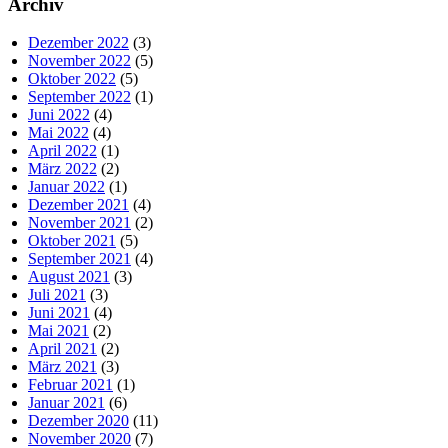
Archiv
Dezember 2022
(3)
November 2022
(5)
Oktober 2022
(5)
September 2022
(1)
Juni 2022
(4)
Mai 2022
(4)
April 2022
(1)
März 2022
(2)
Januar 2022
(1)
Dezember 2021
(4)
November 2021
(2)
Oktober 2021
(5)
September 2021
(4)
August 2021
(3)
Juli 2021
(3)
Juni 2021
(4)
Mai 2021
(2)
April 2021
(2)
März 2021
(3)
Februar 2021
(1)
Januar 2021
(6)
Dezember 2020
(11)
November 2020
(7)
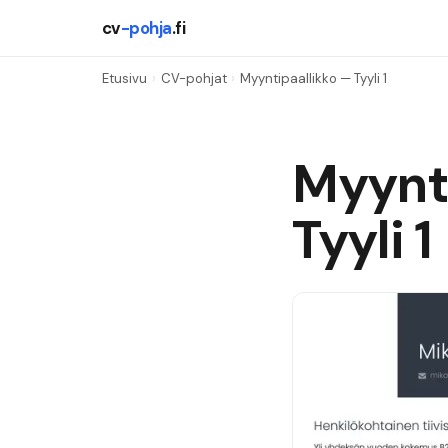
cv
-pohja
.fi
Etusivu
›
CV-pohjat
›
Myyntipaallikko
— Tyyli
1
Myynti
Tyyli
1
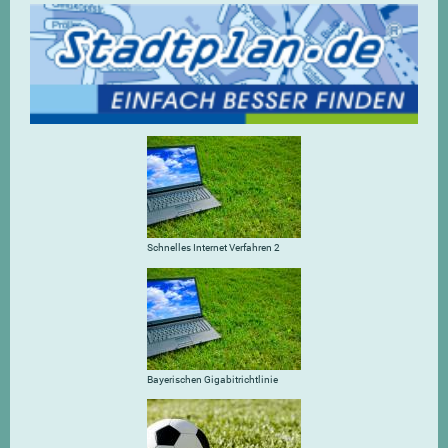
Schnelles Internet Verfahren 2
Bayerischen Gigabitrichtlinie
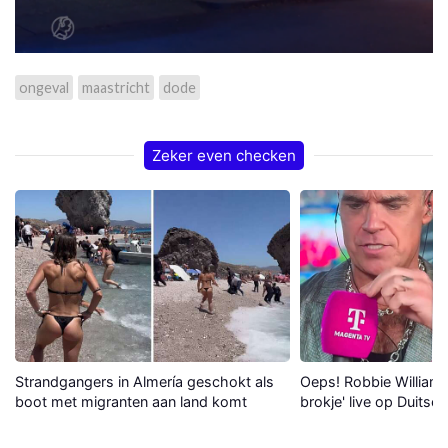
ongeval
maastricht
dode
Zeker even checken
Strandgangers in Almería geschokt als
Oeps! Robbie Williams 
boot met migranten aan land komt
brokje' live op Duitse 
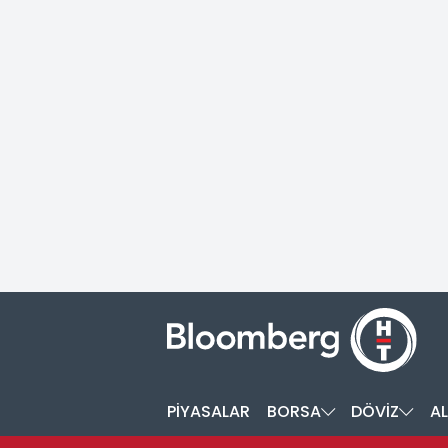
PİYASALAR
BORSA
DÖVİZ
AL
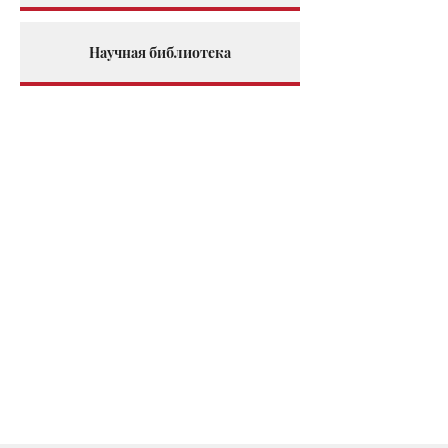
Научная библиотека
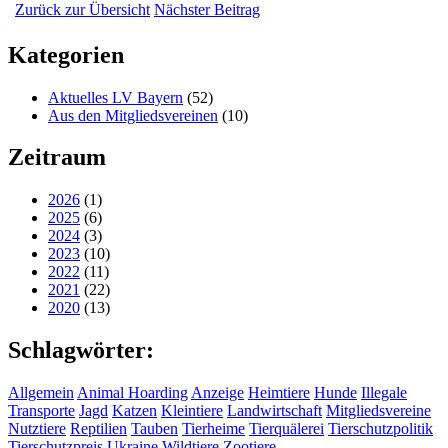
Zurück zur Übersicht
Nächster Beitrag
Kategorien
Aktuelles LV Bayern
(52)
Aus den Mitgliedsvereinen
(10)
Zeitraum
2026
(1)
2025
(6)
2024
(3)
2023
(10)
2022
(11)
2021
(22)
2020
(13)
Schlagwörter:
Allgemein
Animal Hoarding
Anzeige
Heimtiere
Hunde
Illegale
Transporte
Jagd
Katzen
Kleintiere
Landwirtschaft
Mitgliedsvereine
Nutztiere
Reptilien
Tauben
Tierheime
Tierquälerei
Tierschutzpolitik
Tierschutzpreis
Ukraine
Wildtiere
Zootiere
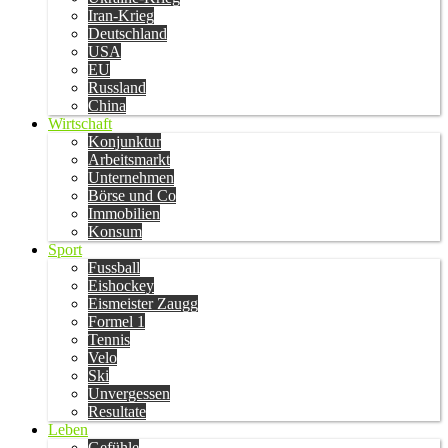
Iran-Krieg
Deutschland
USA
EU
Russland
China
Wirtschaft
Konjunktur
Arbeitsmarkt
Unternehmen
Börse und Co
Immobilien
Konsum
Sport
Fussball
Eishockey
Eismeister Zaugg
Formel 1
Tennis
Velo
Ski
Unvergessen
Resultate
Leben
Gefühle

> [To-do item]: Write out the text read from all the items again, swapping every "Dezember" for "December" and leaving everything else unchanged. Leave the pictures out of your answer.

> [Your solution]:
Archiv
December 2022
(3)
November 2022
(5)
Oktober 2022
(5)
September 2022
(1)
Juni 2022
(4)
Mai 2022
(4)
April 2022
(1)
März 2022
(2)
Januar 2022
(1)
December 2021
(4)
November 2021
(2)
Oktober 2021
(5)
September 2021
(4)
August 2021
(3)
Juli 2021
(3)
Juni 2021
(4)
Mai 2021
(2)
April 2021
(2)
März 2021
(3)
Februar 2021
(1)
Januar 2021
(6)
December 2020
(11)
November 2020
(7)
cv
-pohja
.fi
Etusivu
›
CV-pohjat
›
Myyntipaallikko
— Tyyli
1
Myynti
Tyyli
1
Schnelles Internet Verfahren 2
Bayerischen Gigabitrichtlinie
ongeval
maastricht
dode
Zeker even checken
Strandgangers in Almería geschokt als
Oeps! Robbie Williams 
boot met migranten aan land komt
brokje' live op Duitse 
PİYASALAR
BORSA
DÖVİZ
AL
Научная библиотека
Zurück zur Übersicht
Nächster Beitrag
Kategorien
Aktuelles LV Bayern
(52)
Aus den Mitgliedsvereinen
(10)
Zeitraum
2026
(1)
2025
(6)
2024
(3)
2023
(10)
2022
(11)
2021
(22)
2020
(13)
Schlagwörter:
Allgemein
Animal Hoarding
Anzeige
Heimtiere
Hunde
Illegale
Transporte
Jagd
Katzen
Kleintiere
Landwirtschaft
Mitgliedsvereine
Nutztiere
Reptilien
Tauben
Tierheime
Tierquälerei
Tierschutzpolitik
Tierschutzpreis
Ukraine
Wildtiere
Zootiere
Iran-Krieg
Deutschland
USA
EU
Russland
China
Wirtschaft
Konjunktur
Arbeitsmarkt
Unternehmen
Börse und Co
Immobilien
Konsum
Sport
Fussball
Eishockey
Eismeister Zaugg
Formel 1
Tennis
Velo
Ski
Unvergessen
Resultate
Leben
Gefühle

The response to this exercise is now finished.